● FOLGENDES BEARBEITEN
1. Fasse bitte den Bericht über das Lichtermeer für Lisa-Maria Kellermayr in zwei Sätzen zusammen.
2. Schreibe den Bericht über die Gedenkveranstaltung für Lisa-Maria Kellermayr im Anschluss an seinen letzten Satz weiter.

● LESETEXT
Es war eine beunruhigende Stille, die sich am Montagabend trotz der Menschenmenge am Stephansplatz breit machte. Die Betroffenheit, die der Tod der oberösterreichischen Ärztin Lisa-Maria Kellermayr ausgelöst hatte, sie war deutlich zu spüren.

Obwohl bereits gut gefüllt, drängten sich ab 20 Uhr noch mehr Menschen auf den Platz, rund 3000 waren es, schätzte die Polizei. Sie alle wollten am Lichtermeer für die verstorbene Allgemeinmedizinerin teilnehmen. Menschen hielten Transparente in die Höhe. Auch die Polizei fand sich am Rand der Veranstaltung, die Lage war aber entspannt, Impfgegner waren keine zu sehen. Die Teilnehmer der Gedenkveranstaltung stimmten mehrere Lieder an, darunter das Protestlied "We Shall Overcome".

"Ich hoffe auf ein starkes gemeinsames Zeichen für gesellschaftlichen Zusammenhalt und gegen Hass", sagte Daniel Landau, Organisator und Initiator von #YesWeCare, im Vorfeld der Veranstaltung gegenüber Kathpress, er stand mit der Ärztin in Kontakt. Das Zeichen ist gelungen, auch die Glocken des Doms läuteten. Auch nach der eigentlichen Veranstaltung blieben die Menschen, redeten miteinander, über Lisa-Maria Kellermayr und darüber, dass sich etwas ändern muss.

Dompfarrer Toni Faber unterstützte die Initiative, ebenso die Österreichische Ärztekammer. Auch Wissenschafter nahmen an der Mahnwache teil, darunter beispielsweise der Molekularbiologe Ulrich Elling. Am Stephansplatz fanden sich unter anderem auch der frühere SPÖ-Gesundheitsminister Alois Stöger sowie Seniorenbund-Obfrau Ingrid Korosec (ÖVP) ein. Auch der ehemalige Gesundheitsminister Rudolf Anschober (Grüne) gedachte der toten Ärztin.

Bedrohungen über Monate hinweg

Die Ärztin war monatelang - offensichtlich aus der Impfgegner-Szene - bedroht worden. Auf ihrer Homepage machte sie auch erhaltene Schreiben mit drastischen Morddrohungen öffentlich. Nach eigenen Angaben investierte sie zuletzt insgesamt rund 100.000 Euro aus eigener Tasche in die Sicherheit ihrer Praxis. Im Juni schloss sie die Ordination zunächst vorübergehend, schließlich verkündete sie die endgültige Schließung. Man könne Arbeitsbedingungen "wie wir sie die letzten Monate erlebt haben" niemandem zumuten, begründete sie den Schritt. Am Freitag verübte sie in ihrer Ordination Suizid.

● EINGABEDATEN
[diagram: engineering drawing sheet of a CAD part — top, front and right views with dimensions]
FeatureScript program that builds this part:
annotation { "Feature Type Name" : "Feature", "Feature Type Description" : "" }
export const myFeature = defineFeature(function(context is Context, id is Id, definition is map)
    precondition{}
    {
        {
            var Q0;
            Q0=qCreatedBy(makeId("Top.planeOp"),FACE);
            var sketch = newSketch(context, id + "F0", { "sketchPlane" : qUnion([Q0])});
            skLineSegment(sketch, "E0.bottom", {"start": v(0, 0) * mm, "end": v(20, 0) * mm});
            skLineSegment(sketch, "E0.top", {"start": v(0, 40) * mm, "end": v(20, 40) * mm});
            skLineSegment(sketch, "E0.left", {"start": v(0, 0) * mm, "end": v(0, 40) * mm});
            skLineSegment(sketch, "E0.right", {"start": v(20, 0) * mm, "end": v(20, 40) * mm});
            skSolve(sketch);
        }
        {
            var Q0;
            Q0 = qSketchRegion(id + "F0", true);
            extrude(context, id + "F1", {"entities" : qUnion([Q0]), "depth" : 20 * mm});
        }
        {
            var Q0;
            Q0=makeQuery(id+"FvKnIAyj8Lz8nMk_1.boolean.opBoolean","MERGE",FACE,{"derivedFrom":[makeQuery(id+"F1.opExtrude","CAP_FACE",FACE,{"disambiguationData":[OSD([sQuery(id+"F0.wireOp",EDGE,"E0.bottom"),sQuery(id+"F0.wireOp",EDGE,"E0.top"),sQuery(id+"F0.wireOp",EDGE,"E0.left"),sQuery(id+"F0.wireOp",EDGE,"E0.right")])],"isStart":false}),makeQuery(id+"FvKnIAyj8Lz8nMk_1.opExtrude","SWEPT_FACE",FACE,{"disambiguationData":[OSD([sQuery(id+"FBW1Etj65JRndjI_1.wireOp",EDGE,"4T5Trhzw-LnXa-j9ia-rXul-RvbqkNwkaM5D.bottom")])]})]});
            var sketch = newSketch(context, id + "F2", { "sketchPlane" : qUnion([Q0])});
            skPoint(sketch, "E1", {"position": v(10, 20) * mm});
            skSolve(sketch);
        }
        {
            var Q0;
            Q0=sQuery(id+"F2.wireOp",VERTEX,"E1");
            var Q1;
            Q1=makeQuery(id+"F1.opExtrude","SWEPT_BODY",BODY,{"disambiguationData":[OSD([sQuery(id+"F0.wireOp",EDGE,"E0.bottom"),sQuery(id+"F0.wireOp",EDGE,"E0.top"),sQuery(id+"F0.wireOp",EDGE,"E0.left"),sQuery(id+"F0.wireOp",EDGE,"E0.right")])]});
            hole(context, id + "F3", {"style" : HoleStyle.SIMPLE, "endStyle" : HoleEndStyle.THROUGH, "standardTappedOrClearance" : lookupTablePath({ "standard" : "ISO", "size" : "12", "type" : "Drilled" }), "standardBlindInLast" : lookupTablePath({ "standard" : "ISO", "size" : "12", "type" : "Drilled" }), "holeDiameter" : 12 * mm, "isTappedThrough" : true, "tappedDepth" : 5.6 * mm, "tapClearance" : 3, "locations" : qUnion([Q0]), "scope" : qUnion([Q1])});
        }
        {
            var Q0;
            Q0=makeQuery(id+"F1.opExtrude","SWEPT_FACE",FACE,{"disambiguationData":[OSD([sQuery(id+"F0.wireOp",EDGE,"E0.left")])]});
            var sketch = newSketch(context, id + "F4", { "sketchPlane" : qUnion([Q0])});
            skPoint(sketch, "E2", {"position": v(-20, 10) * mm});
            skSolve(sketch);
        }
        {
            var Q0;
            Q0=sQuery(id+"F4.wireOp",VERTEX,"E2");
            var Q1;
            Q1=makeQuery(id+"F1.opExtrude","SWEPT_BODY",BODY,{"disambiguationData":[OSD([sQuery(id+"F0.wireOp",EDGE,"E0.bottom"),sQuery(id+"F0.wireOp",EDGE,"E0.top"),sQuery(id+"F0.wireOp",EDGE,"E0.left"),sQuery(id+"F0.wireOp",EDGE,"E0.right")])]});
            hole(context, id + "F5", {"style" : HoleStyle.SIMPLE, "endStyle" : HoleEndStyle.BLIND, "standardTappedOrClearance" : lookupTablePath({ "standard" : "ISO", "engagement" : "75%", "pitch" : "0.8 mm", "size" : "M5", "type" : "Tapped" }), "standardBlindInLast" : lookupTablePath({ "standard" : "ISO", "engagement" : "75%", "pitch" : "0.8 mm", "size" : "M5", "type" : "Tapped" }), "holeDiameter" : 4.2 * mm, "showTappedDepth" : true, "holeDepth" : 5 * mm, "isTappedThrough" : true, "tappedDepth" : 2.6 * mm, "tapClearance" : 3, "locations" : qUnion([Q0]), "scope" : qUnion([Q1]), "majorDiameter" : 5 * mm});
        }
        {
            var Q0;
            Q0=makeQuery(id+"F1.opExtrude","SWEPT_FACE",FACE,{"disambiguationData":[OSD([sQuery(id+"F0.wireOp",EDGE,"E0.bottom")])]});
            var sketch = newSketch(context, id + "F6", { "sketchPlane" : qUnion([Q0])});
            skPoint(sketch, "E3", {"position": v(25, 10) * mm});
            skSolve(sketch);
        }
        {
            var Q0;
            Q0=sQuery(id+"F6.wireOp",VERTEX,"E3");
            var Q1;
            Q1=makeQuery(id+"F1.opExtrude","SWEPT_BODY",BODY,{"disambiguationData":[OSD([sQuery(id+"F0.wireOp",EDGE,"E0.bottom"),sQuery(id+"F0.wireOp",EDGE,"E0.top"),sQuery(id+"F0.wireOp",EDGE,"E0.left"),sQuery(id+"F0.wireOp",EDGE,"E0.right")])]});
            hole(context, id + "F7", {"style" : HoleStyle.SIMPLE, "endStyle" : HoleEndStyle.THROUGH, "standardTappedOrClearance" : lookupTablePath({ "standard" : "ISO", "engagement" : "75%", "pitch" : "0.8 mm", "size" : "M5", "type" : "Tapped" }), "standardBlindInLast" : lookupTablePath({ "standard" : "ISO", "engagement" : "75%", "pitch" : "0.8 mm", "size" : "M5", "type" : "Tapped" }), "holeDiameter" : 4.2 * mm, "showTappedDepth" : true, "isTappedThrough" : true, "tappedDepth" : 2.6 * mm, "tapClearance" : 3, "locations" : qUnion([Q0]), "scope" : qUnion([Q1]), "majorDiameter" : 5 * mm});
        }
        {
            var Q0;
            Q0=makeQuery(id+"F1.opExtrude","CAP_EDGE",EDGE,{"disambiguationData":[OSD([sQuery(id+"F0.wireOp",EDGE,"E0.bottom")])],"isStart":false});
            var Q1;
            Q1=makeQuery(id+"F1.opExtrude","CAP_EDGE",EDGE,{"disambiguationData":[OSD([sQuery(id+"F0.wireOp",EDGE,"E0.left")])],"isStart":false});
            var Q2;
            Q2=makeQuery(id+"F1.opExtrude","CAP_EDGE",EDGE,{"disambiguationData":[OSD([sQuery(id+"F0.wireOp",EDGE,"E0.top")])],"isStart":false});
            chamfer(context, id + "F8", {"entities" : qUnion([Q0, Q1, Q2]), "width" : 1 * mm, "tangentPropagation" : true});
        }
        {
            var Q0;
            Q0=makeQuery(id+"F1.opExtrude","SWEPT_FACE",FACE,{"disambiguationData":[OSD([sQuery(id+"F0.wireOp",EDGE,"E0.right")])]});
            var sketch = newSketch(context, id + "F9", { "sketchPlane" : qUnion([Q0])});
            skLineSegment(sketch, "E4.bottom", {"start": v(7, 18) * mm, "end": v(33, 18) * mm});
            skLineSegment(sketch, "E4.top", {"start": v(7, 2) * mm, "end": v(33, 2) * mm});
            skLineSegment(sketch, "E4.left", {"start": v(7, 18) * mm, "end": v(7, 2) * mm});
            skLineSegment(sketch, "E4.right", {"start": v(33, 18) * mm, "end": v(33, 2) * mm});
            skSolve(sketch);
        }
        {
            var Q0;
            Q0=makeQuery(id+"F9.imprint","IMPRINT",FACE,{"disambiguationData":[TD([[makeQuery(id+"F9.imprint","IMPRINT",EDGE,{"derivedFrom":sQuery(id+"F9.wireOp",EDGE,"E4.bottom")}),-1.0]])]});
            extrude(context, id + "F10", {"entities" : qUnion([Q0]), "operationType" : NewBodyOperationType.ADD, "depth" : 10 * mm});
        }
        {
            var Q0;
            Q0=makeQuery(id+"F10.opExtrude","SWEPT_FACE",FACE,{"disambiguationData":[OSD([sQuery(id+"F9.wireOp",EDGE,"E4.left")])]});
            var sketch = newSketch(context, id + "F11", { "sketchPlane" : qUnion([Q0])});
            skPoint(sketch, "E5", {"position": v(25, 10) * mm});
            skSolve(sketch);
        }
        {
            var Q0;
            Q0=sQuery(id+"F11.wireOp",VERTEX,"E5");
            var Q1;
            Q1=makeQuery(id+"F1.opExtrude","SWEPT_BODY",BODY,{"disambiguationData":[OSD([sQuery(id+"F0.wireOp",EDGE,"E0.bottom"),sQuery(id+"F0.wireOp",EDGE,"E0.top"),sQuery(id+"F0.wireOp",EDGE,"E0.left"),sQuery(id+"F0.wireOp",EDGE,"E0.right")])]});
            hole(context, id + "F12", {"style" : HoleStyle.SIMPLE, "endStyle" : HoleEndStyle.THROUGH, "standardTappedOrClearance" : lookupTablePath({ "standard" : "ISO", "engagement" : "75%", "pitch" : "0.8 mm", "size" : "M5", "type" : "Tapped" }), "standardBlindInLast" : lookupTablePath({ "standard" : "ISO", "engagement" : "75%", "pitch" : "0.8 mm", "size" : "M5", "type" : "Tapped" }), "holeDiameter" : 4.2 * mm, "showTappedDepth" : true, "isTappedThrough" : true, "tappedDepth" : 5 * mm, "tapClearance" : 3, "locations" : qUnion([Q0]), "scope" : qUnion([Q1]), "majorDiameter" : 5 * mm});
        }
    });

● LÖSUNGEN
1. Rund 3000 Menschen versammelten sich am Montagabend am Stephansplatz zu einem Lichtermeer für die verstorbene oberösterreichische Ärztin Lisa-Maria Kellermayr, das Daniel Landau, Organisator und Initiator von #YesWeCare, organisiert hatte und das unter anderem Dompfarrer Toni Faber und die Österreichische Ärztekammer unterstützten. Die Ärztin war monatelang offensichtlich aus der Impfgegner-Szene bedroht worden, hatte ihre Ordination im Juni geschlossen und am Freitag in ihrer Ordination Suizid verübt.

2.
Die "Kronen Zeitung" hatte am Wochenende berichtet, dass Kellermayr in Abschiedsbriefen heftige Kritik an der Landespolizeidirektion und der Ärztekammer Oberösterreich geübt habe. Die Ärztekammer beteuerte, man habe der Kollegin jede Hilfe angeboten, zu der man in der Lage gewesen sei. Die Polizei wollte zu dem Abschiedsbrief nichts sagen. Die Staatsanwaltschaft Wels hatte im Juni das Ermittlungsverfahren gegen einen deutschen Verdächtigen eingestellt - mit der Begründung, man sei nicht zuständig, sondern deutsche Behörden. In Österreich ermittelt die Polizei allerdings weiter gegen unbekannte Täter.

Vielerorts Betroffenheit

Auch vor der Arztpraxis in Oberösterreich und dem Gesundheitsministerium in Wien legten Menschen Blumen nieder und entzündeten Kerzen. An einer Mahnwache in der Linzer Innenstadt nahmen Montagabend knapp 300 Menschen teil, 150 Menschen fanden sich in Wels vor dem Gericht ein.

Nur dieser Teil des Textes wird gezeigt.